Gas monitoring devices, such as gas spectrometers, are utilized in a wide variety of industrial and medical applications to monitor the presence and concentration of one or more predefined components in a gas sample. Typically, light of a known spectral content is directed through a gas sample and the intensity of the transmitted light at a number of different center-wavelengths is detected. By utilizing known light absorption characteristics of the predefined gas components at the center-wavelengths, the detected light intensities provide a basis to determine, via statistical processing, the concentrations of the predefined components. As will be appreciated, it is important that the initial calibration conditions of the spectrometer be maintained in order to accurately relate the measured light intensities to gas component concentrations.
This is particularly true in respiratory gas spectrometers used to measure the concentration of carbon dioxide and/or oxygen and one or more anesthetic agents, such as nitrous oxide, halothane, enflurane, isoflurane, sevoflurane and desflurane, in a respiratory gas stream. In such applications, a separate sample stream is typically drawn from the patient respiratory gas assembly and directed into a sample chamber that is positioned on the optical path between the light source and the detector. To maintain high accuracy, any significant absorbers of light at the center-wavelengths of interest that are on the optical pathway between the light source and detector should be accounted for during calibration and the related calibration conditions should be maintained during use.

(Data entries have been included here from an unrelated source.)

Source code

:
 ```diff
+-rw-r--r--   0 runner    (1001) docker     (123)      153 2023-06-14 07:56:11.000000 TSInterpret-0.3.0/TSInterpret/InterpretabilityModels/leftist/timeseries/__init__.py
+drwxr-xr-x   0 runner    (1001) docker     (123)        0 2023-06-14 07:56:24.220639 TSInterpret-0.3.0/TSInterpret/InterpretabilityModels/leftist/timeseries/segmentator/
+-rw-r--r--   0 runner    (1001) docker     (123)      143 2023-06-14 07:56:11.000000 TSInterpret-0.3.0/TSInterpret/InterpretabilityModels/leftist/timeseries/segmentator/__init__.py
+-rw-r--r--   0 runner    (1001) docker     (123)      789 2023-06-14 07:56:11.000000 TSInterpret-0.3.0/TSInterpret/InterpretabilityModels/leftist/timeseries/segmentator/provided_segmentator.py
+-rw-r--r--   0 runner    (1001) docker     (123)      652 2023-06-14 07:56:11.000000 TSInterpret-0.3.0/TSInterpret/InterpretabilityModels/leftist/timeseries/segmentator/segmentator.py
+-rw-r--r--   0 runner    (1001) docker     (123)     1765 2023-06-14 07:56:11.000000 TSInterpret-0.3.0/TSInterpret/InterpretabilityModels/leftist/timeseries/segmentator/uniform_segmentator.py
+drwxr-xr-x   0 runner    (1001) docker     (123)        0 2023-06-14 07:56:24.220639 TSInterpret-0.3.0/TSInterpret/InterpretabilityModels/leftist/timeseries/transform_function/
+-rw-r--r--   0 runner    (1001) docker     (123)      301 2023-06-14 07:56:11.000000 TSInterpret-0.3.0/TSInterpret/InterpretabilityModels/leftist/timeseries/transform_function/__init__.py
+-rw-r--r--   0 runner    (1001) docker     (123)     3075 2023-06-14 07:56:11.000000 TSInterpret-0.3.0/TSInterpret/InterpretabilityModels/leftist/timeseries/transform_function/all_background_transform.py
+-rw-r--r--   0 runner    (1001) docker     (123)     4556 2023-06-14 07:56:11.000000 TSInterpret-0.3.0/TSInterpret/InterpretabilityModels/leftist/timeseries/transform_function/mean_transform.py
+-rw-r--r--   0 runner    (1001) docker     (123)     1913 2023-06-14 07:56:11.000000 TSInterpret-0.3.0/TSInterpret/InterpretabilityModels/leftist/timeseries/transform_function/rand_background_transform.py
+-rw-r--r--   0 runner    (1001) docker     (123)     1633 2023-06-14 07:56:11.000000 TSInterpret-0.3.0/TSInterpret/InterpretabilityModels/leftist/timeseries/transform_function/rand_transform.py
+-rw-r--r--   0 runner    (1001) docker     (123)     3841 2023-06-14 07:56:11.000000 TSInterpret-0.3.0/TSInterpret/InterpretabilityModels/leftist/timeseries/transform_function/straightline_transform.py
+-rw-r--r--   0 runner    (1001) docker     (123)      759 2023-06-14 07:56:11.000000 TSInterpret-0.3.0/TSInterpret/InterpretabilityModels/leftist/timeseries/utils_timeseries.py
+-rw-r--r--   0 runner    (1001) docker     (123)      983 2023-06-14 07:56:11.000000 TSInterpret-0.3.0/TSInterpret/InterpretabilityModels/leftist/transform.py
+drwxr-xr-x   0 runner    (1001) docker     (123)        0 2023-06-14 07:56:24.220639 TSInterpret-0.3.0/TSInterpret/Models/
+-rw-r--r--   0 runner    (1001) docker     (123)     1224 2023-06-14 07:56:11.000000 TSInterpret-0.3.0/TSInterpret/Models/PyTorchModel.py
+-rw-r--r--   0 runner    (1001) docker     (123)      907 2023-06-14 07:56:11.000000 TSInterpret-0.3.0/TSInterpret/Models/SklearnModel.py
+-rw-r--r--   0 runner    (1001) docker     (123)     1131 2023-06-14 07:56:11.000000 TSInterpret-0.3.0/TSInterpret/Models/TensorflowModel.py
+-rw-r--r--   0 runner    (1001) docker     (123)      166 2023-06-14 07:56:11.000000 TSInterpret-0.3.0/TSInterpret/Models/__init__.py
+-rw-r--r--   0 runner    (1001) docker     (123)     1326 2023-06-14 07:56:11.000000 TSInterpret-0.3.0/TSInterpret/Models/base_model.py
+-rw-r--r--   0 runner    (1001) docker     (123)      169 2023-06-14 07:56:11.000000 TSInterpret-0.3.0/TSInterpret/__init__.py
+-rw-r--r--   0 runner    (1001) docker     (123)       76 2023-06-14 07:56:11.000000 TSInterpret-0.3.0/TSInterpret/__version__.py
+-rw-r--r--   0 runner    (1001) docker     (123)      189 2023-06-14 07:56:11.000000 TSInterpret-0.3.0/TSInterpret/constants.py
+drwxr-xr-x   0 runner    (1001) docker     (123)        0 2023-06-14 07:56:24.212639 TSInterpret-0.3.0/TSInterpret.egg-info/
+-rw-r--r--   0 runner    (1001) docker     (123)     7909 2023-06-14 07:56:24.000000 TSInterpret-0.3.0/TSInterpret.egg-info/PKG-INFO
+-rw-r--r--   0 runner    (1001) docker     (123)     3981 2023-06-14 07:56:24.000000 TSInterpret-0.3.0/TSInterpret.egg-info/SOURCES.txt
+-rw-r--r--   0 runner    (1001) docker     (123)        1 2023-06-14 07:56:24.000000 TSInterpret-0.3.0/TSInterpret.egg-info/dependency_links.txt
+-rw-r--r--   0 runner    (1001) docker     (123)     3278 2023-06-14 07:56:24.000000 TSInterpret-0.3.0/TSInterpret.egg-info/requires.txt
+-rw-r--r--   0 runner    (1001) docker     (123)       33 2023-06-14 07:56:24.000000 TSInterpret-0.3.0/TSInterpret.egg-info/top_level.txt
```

Given such calibration considerations, the optical pathway(s) utilized in respiratory gas spectrometers may be disposed within a sealed housing. Because even a small variation in the concentration of absorbers of light, such as carbon dioxide, may require recalibration, it is important that the housing be adequately sealed from sources of gaseous contaminants. In this regard, it should be noted that, given the responsivity needs of respiratory gas spectrometers, it has been found desirable to utilize light sources operating at relatively high temperatures (e.g., temperatures exceeding 900.degree. C.). In particular, such light sources may comprise one or more ceramic elements for actual radiation transmission. While such sources provide high responsivity they also generate a large amount of heat which can present challenges for maintaining a sealed environment.
More particularly, the present inventors have recognized that the use of a high temperature light source may affect the sealing of a gas spectrometer due to, for example, outgassing from or leakage through/around sealing components (e.g., gaskets, o-rings, sealing compounds, and the like) and leakage due to differing thermal expansion/contraction rates of adjoined components. Further, it has been recognized that excessive heat transfer from a high temperature light source may adversely impact the operation/calibration of electrical componentry used in a spectrometer, including in particular the radiation detectors employed therein.